此の事故を受けてネット上では「ざまあみろ。」的な書き込みも目立つが、どういう事で在れ「他者の不幸を喜ぶ」というのはどうかと思う。「『何でもかんでも日本が悪い。』といった論調の中国は不快。」という気持ちは理解出来るけれど、だからと言って「他者の不幸を喜ぶ」という形で仕返しをするのでは、彼等と同じ土俵に乗る事になってしまう。(今回の事故により、「日本の技術を導入したから、こんな事故が起こったのだ。」的な筋違いの批判が中国で出ないか懸念はしている。都合の良い時には「独自の技術」、都合が悪くなると「余所の技術」と主張するのでは、「ワシの手柄はワシの物。他人の手柄もワシの物。」という考え方と一緒で、身勝手としか言い様が無い。)人を呪わば穴二つ。犠牲になられた人々へ、心から御悔みを申し上げる。
以前にも書いた事だけれど、「今の中国」は「高度経済成長期の日本」に似た点が多いと思っている。「経済発展を最優先する余り、公害や人心の荒廃が表面化。

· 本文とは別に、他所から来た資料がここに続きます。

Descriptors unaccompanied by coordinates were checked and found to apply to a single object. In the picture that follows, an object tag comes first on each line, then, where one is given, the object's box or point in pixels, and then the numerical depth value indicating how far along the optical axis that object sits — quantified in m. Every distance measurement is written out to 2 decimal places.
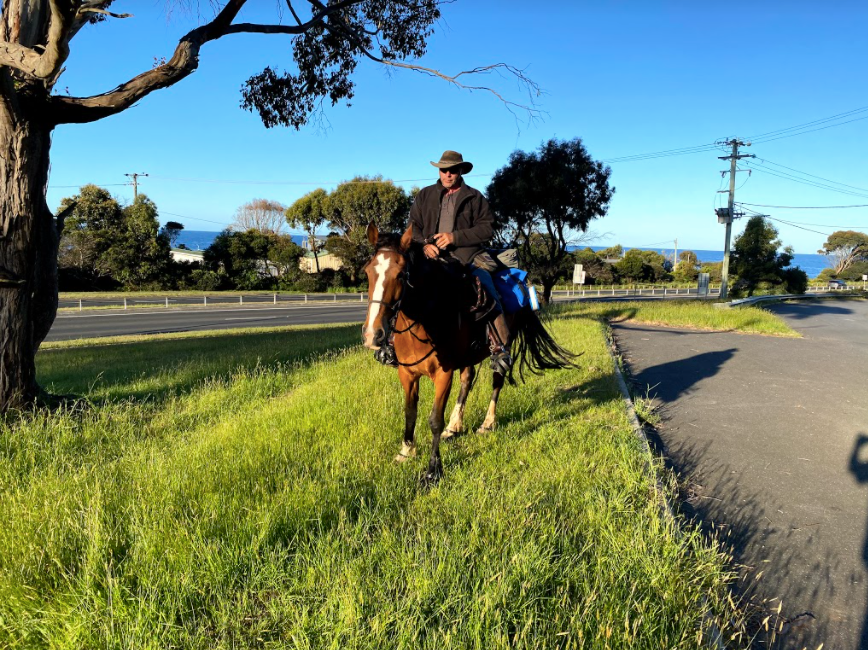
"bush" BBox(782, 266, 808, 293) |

」が最たる類似点だが、「先進国の最新技術をパクり、自国で商品化する。」というのも嘗ての日本では良く見受けられた事。日本の場合は主に欧米の先進技術をパクったが、中国の場合は其れが日本という違い。今でこそ「MADE IN JAPAN」と言えば「高品質の代名詞」だが、欧米の先進技術をパクって商品化し始めた頃は、「安かろう悪かろう」のイメージを世界から持たれていたというのだから、此の点では今の中国を一方的に非難は出来ないと思う。
だがしかし、今の中国程の独善さは無かったのではないか。先進国の最新技術を“少しでも”パクって商品化した物を、「我が国独自の商品だ!」と言い張る程の厚顔無恥さは無かった様に感じる。中国の経済発展の凄まじさは認めるが、「実る程頭を垂れる稲穂かな」という気持ちを忘れてはいけない。(此れは、日本も自戒しなければいけない事だけれど。)
急激な経済発展の反面、「仏造って魂入れず」的な面も目立つ中国。ハードウェアは立派でも、ソフトウェアが御粗末では如何しようも無い。人権蹂躙やら諸権利の侵害やらを許している国家では、きちんとしたソフトウェア作り上げる「心」を涵養するのは至難の業だと思う。未成熟な心で作り上げた、未成熟なソフトウェア。そして其の未成熟なソフトウェアで作り上げた、未成熟なハードウェア。そんな砂上の楼閣の如き体制を今後も中国が維持し続けるならば、今回の様な悲惨な事故は増えこそすれ、減る事は無い様に感じる。